Hier empfängt er Kunden auf Termin, vermisst und berät sie in Stil- und Modefragen. Rund 2500 Stoffe aus Italien hat er zur Auswahl, zudem zahlreiche Designoptionen, die man vor Ort betrachten und anfassen kann. «Das Ganze ist ein überaus intensiver und auch intimer Prozess mit dem Kunden, der meistens auch viel Zeit in Anspruch nimmt», so Johnny. «Für einen Hochzeitsanzug sind die Kunden in der Regel drei bis fünf Stunden bei mir im Atelier.» Die Zeit, die er im Detailhandel nie hatte – hier kann er sie sich nehmen.
Bei mir läuft alles über Termine. Nur so kann ich gewährleisten, dass ich für den einzelnen Kunden genug Zeit habe.
Nach der Vermessung wird jeder Anzug individuell angefertigt. Hemden und Anzüge in einer Manufaktur in Marokko, die Schuhe in Italien. Sechs Wochen später ist der massgeschneiderte Anzug zur Anprobe bereit. Viele Faade-Kunden kommen für ihren ersten Massanzug vor der Hochzeit vorbei. Meist im Frühling. «Da bin ich jeweils über eineinhalb bis zwei Monate ausgebucht, arbeite täglich weit über 10 Stunden», erzählt Johnny lachend. Und ausgerechnet jetzt, im Frühling, hat er auch noch sein Atelier eröffnet.
Aber Johnny ist entspannt. Derzeit verbringt er mehr Zeit in der St. Alban Vorstadt als zu Hause. «Neulich hab ich mir am Samstagabend sogar eine Pizza bestellt und hier auf dem Sofa einen Fussballmach geguckt», grinst er. Dennoch; offizielle Öffnungszeiten hat der Faade nicht. «Bei mir läuft alles über Termine. Nur so kann ich gewährleisten, dass ich für den einzelnen Kunden genug Zeit habe.» Die Stunden, die Johnny ins Kennenlernen und die Beratung seiner Kunden investiert, macht sich im Faade-Look bemerkbar. Der hat nämlich rein gar nix mit verstaubten Altherren-Anzügen im Donald Trump-Style zu tun.
Und da sind wir auch schon beim Begriff: «Faade» nennt man auf Baseldeutsch nämlich nicht nur einen Faden zum Nähen. Früher sagte man über Herren mit Stil und Charakter: De het e guete Faade. Und genauso sehen die Männer aus, die sich von Johnny einkleiden lassen. Man möchte mit ihnen einen Negroni trinken, die Nacht durchtanzen, Pferde stehlen und über Gott und die Welt parlieren. Darum: Auf zum Faade, liebe Herren, ein paar Stunden mit Johnny werden euch ausserordentlich gut zu Gesicht stehen!

Vorliegende Daten |
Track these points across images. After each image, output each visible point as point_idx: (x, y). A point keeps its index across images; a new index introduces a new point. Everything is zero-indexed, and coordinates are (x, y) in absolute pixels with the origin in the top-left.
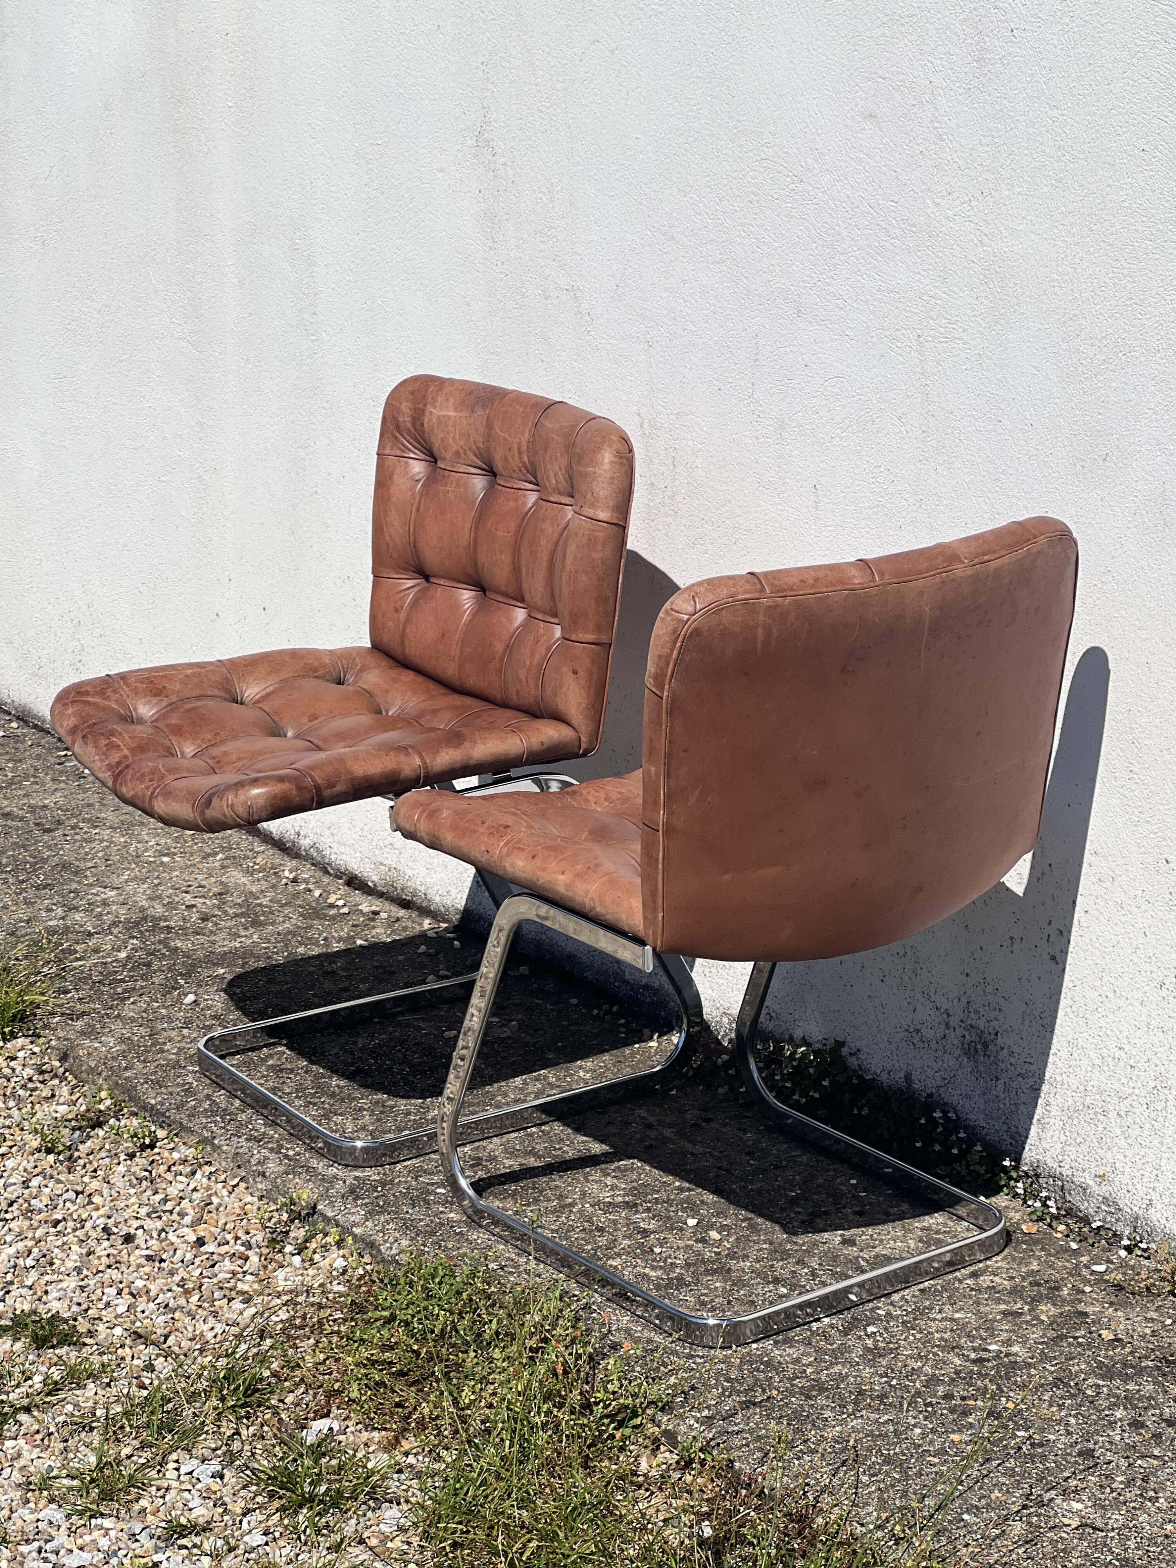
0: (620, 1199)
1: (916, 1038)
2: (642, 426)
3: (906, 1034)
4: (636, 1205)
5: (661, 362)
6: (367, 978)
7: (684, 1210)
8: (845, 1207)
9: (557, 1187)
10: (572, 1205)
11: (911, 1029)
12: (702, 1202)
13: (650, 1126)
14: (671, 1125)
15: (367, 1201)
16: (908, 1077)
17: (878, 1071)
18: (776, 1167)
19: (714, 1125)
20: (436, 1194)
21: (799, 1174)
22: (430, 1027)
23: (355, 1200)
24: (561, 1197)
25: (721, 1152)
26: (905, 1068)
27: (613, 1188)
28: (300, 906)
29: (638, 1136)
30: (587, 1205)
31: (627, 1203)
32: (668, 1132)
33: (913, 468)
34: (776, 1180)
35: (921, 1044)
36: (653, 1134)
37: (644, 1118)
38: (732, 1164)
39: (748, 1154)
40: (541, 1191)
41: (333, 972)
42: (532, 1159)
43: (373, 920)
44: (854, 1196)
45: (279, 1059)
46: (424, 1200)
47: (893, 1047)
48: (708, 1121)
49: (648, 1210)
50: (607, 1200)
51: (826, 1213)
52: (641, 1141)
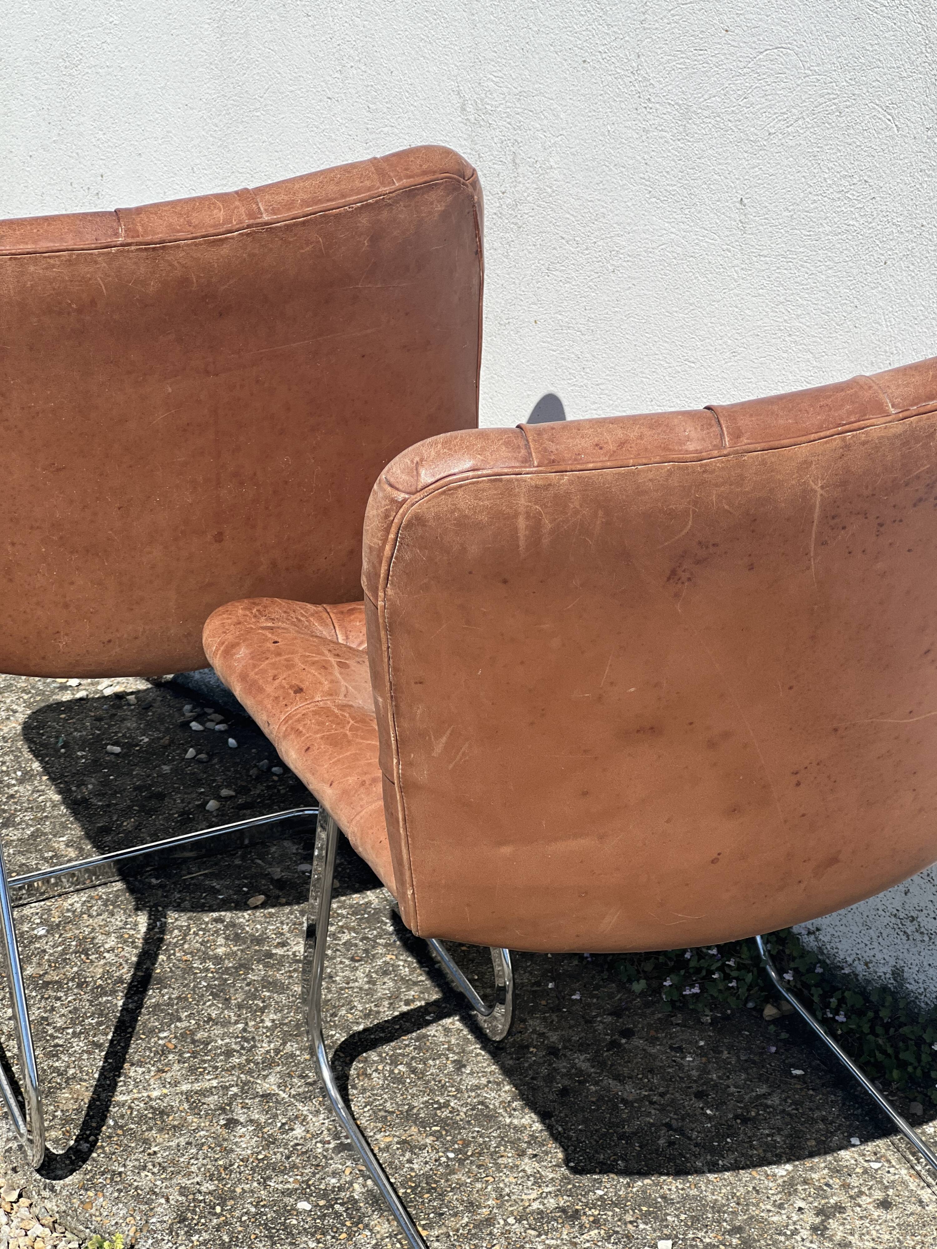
0: (551, 1203)
1: (910, 928)
2: (463, 109)
3: (893, 920)
4: (576, 1215)
5: (491, 22)
6: (130, 807)
7: (645, 1217)
8: (861, 1193)
9: (461, 1184)
10: (490, 1221)
11: (902, 916)
12: (664, 1197)
13: (553, 1051)
14: (582, 1047)
15: (206, 1236)
16: (897, 973)
17: (849, 960)
18: (745, 1120)
19: (638, 1042)
20: (299, 1213)
21: (779, 1130)
22: (228, 887)
23: (189, 1234)
24: (472, 1206)
25: (662, 1095)
26: (892, 962)
27: (538, 1181)
28: (24, 691)
29: (544, 1071)
30: (511, 1220)
31: (563, 1210)
32: (581, 1061)
33: (908, 179)
34: (752, 1147)
35: (918, 936)
36: (562, 1065)
37: (542, 1035)
38: (683, 1119)
39: (700, 1095)
40: (442, 1195)
41: (85, 800)
42: (414, 1130)
43: (120, 707)
44: (865, 1172)
45: (39, 965)
46: (286, 1227)
47: (873, 933)
48: (628, 1033)
49: (596, 1223)
50: (535, 1205)
51: (840, 1208)
52: (550, 1079)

Aufgabe 1 |
Übernimm bitte aus dem Textauszug über Johnnys Atelier wörtlich die Passage von „Hier empfängt er“ bis einschließlich „sie sich nehmen.“.
Aufgabe 2 |
Beantworte anhand des Textauszugs über Johnnys Atelier folgende Fragen:
(a) Wie viele Stoffe aus Italien hat Johnny zur Auswahl?
(b) Wo werden die Schuhe angefertigt?
(c) Was sagte man früher über Herren mit Stil und Charakter?
Aufgabe 3 |
Schreib den Textauszug über Johnnys Atelier im selben Ton weiter, anschließend an seinen letzten Satz.

Antwortfeld 1 |
Hier empfängt er Kunden auf Termin, vermisst und berät sie in Stil- und Modefragen. Rund 2500 Stoffe aus Italien hat er zur Auswahl, zudem zahlreiche Designoptionen, die man vor Ort betrachten und anfassen kann. «Das Ganze ist ein überaus intensiver und auch intimer Prozess mit dem Kunden, der meistens auch viel Zeit in Anspruch nimmt», so Johnny. «Für einen Hochzeitsanzug sind die Kunden in der Regel drei bis fünf Stunden bei mir im Atelier.» Die Zeit, die er im Detailhandel nie hatte – hier kann er sie sich nehmen.

Antwortfeld 2 |
(a) Rund 2500.
(b) In Italien.
(c) „De het e guete Faade.“

Antwortfeld 3 |
Johnny, sag mal ...
... ist so ein Massanzug nicht irre teuer?
Ein Massanzug setzt da an, wo der teure Anzug ab Stange in der Regel endet; bei 990 Franken. Und ja, natürlich kann man – je nach Stoff – auch in andere Sphären eindringen. Aber ich gehe natürlich aufs Budget der Kunden ein. Allenfalls ist halt die Stoffauswahl etwas kleiner.
... wie bist du zu deinem Look gekommen?
Stilistisch habe ich mich in den letzten zehn Jahren stark verändert; von den Skinny Jeans hin zum Anzug, den ich in meiner Zeit bei PKZ für mich entdeckt habe. Ich habe sehr viel ausprobiert und es hat vermutlich sehr oft nicht gut ausgesehen. Aber das gehört halt dazu, das macht Mode ja auch aus.
... trägst du auch mal Jeans?
Klar. Es gibt allerdings Leute, die kennen mich nur im Anzug und die staunen dann, wenn sie mich am Samstagabend in Jeans in der Stadt antreffen. Aber das eine lebt vom anderen; ich trage sehr gerne Anzug, freu mich aber auch, wenn ich am Wochenende etwas entspannter unterwegs sein kann.
... wo bist du denn in der Freizeit so unterwegs?
Ich gehe gerne esse, geniesse die Stadt, bin draussen, lasse mich treiben. Ich mag das Kleinbasel sehr, bin gerne in der Herz Bar, an der Feldbergstrasse, in der Kaserne und am Rhein.